The Currency of Adaptability
Middle-class comfort in Korea hadn't prepared me for one thing: the skill of rapid adaptation. When your environment is stable and predictable, you don't develop those muscles.
Immigration, even comfortable immigration, forces you to become incredibly good at learning new systems quickly. New school structure, new social norms, new ways of communicating with authority figures, new metrics for success. You become professionally adaptable.
This adaptability became its own form of abundance. While my peers were stressed about changes at work or in their personal lives, I had already learned that systems are just systems—they can be learned, navigated, and even influenced. Change wasn't threatening; it was just information about what new skills I needed to develop.
The Expansion of Identity
In Korea, I was just a Korean girl. Unremarkable, fitting neatly into established categories. Immigration multiplied my identity in ways that created genuine abundance.
I became Korean-American, which meant I had access to two cultural tool kits for understanding the world. I became bilingual, which opened up entire universes of literature, humor, and ways of thinking. I became someone who could code-switch between different versions of myself depending on what the situation needed.
This wasn't about losing authenticity or becoming confused about who I was. It was about discovering that identity can be additive rather than subtractive. You don't have to choose between being Korean or American—you can be both, and the combination creates something richer than either alone.
The Privilege of Outsider Status
Being an immigrant, even a privileged one, gives you permanent outsider status that's actually incredibly valuable. You're never fully inside any system, which means you see things that insiders miss.
In corporate environments, I notice cultural dynamics that people who grew up in American business culture take for granted.
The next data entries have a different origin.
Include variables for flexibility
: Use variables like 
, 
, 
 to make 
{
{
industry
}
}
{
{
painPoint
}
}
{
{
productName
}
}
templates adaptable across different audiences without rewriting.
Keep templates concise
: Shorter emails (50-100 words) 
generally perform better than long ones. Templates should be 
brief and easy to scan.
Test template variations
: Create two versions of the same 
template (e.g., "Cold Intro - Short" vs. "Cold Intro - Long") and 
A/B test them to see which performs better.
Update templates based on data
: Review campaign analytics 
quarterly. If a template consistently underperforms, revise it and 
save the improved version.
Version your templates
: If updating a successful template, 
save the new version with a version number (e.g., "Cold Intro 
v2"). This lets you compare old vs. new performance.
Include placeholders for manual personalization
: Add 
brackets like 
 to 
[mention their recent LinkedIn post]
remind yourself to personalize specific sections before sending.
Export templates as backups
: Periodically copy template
I see inefficiencies that exist because "that's how we've always done it." I spot opportunities that others overlook because they're too embedded in existing frameworks to imagine alternatives.
This outsider perspective became a form of professional abundance. Companies value people who can see their blind spots, who bring fresh approaches, who question assumptions that everyone else accepts without thinking.
The Compound Interest of Curiosity
Perhaps the greatest abundance immigration created was intellectual curiosity. When you've experienced firsthand that there are completely different ways to organize society, education, work, and relationships, you become permanently curious about other possibilities.
This curiosity compounds over time. You read more widely, travel more thoughtfully, ask better questions, make more interesting connections. You become someone who actively seeks out perspectives that challenge your assumptions rather than someone who stays comfortable in familiar echo chambers.
The True Abundance
The abundance of immigration isn't about accumulating more stuff or even more opportunities. It's about expanding your definition of what's possible.
It's learning that there are multiple valid ways to be successful, multiple frameworks for happiness, multiple approaches to solving the same problems. It's discovering that your way of seeing the world is just one way, and that other ways might have insights that make your life richer.
Most people spend their entire lives operating within the cultural software they were born into. Immigration—even comfortable, privileged immigration—forces you to install additional operating systems. Once you have multiple ways of processing the world, you start to see abundance everywhere.
The real wealth isn't in what you have. It's in how many different ways you can see what you have, and how many different paths you can imagine toward what you want.
That's a kind of abundance that has nothing to do with your bank account and everything to do with the expansiveness of your perspective. And once you have it, no one can take it away.